Afrique du SudGéographie
Le long de la façade de l'Atlantique le littoral est plutôt régulier. Dans le Namaqualand on observe une explosion florale pendant un mois où plus de 4 000 espèces végétales fleurissent en même temps (Lys, aloes...) entre mi-août et mi-septembre. Cette zone est très touristique. La zone du cap de Bonne-Espérance est principalement rocheuse, où des colonies de manchots sont installées. On trouve également l'Ile aux Phoques (Seal Island) qui accueille des phoques venant principalement de l'Antarctique.
Dans la région de Stellenbosch, le littoral offre un climat idéal pour la viticulture.
Plus à l'est, le littoral est une alternance de côtes rocheuses et plages de sable fin. Certaines zones de baignades sont délimitées par les filets anti-requins, très nombreux le long de certaines côtes sud-africaines.
Les principales stations balnéaires sont à l'est du pays comme, East London, Jeffrey's Bay, Port Elizabeth, ou encore Durban.
On trouve également des zones maritimes protégées dans le cadre de Parcs Nationaux comme la réserve Finda située sur terre et au large, où l'on peut pratiquer la plongée sous-marine.
Économie
L'économie sud-africaine est la plus puissante du continent. Elle est actuellement en plein essor, après l'essoufflement causé par l'apartheid. Selon l'indicateur du développement humain (IDH) du Programme des Nations unies pour le développement (PNUD), l'Afrique du Sud a reculé de 35 places dans leur classement entre 1990 et 2005, constatant l'appauvrissement général de la population. En 2006, le pays détient la 121e place au classement mondial. Cette régression serait principalement due à la mise en place récente d'études fiables et plus représentatives (anciennement la politique d'apartheid tendait à occulter la condition des Africains), mais serait aussi due aux ravages causés par la pandémie du SIDA. Une partie de la minorité blanche, notamment parmi les hauts revenus, rendue mal à l'aise à cause de la fin de l'apartheid, de la criminalité (541 fermiers blancs ont été massacrés entre 1998 et 2001), de la discrimination positive, de la pandémie du Sida, et des évènements au Zimbabwe et en Côte d'Ivoire, émigre massivement en Australie ou en Nouvelle-Zélande. De nombreux africains immigrent en Afrique du Sud pour gagner plus d'argent que dans leurs pays d'origine, mais le sida et la criminalité en font partir certains au bout de quelques années.

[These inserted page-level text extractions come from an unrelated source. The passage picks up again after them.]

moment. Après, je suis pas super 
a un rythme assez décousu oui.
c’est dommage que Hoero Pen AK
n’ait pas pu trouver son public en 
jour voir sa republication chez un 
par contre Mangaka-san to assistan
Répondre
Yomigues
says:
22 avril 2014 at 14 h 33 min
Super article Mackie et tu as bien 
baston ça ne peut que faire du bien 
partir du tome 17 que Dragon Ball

Depuis 1994, les autorités sud-africaines ont mis en oeuvre une politique d'affirmative action (discrimination positive) visant à promouvoir une meilleure représentation de la majorité noire dans les différents secteurs du pays (administration, services publics et parapublics, sociétés nationalisées et privées). Ainsi, dans de nombreux secteurs, des blancs ont été invités à faire valoir leurs droits à la retraite ou à accepter des licenciements, moyennant une forte indemnité de départ. Un des résultats fut l'appauvrissement relatif d'une petite partie de cette minorité blanche (10% de ses membres vivent aujourd'hui avec 1 000 euros par an).
Mais cette politique d'affirmative action est critiquée d'autant plus qu'elle aurait surtout bénéficié aux proches de l'ANC et favorisé la constitution d'une classe moyenne noire qui s'est empressée d'investir certains quartiers chics réservés autrefois aux seuls blancs au lieu d'aider au développement des anciens townships.
Par ailleurs, une étude rendue publique en 2006, et portant sur la période 1995-2005, montre que les blancs qualifiés émigrent en masse: en dix ans, 16,1% des Sud-africains blancs auraient quitté le pays. Suite au critiques des partis d'opposition, le gouvernement sud-africain redéfinit sa politique d'affirmative action en cherchant à favoriser le retour au pays de ces trop nombreux et trop qualifiés expatriés. C'est la vice-présidente Phumzile Mlambo-Ngcuka qui est chargée de mettre cette réforme en oeuvre en promouvant des salaires incitatifs à ceux qui reviendraient au pays .
Depuis 1994, seulement 3,6% des fermes ont été redistribuées aux 1,2 million de noirs alors que 60 000 blancs possèdent et gèrent toujours 80% des surfaces cultivables. Le gouvernement s'était donné en 1994 comme objectif de redistribuer 30% des terres d'ici 2014.
La loi prévoit que les descendants des fermiers noirs, dépossédés par la force ou injustement indemnisés dans le cadre des lois adoptées depuis 1913, peuvent demander la restitution de leurs terres. En juillet 2005, la majorité des 4 000 participants au «Sommet sur la terre», a recommandé des expropriations alors que la vice-présidente Phumzile Mlambo-Ngcuka demandait d'«importer des experts du Zimbabwe».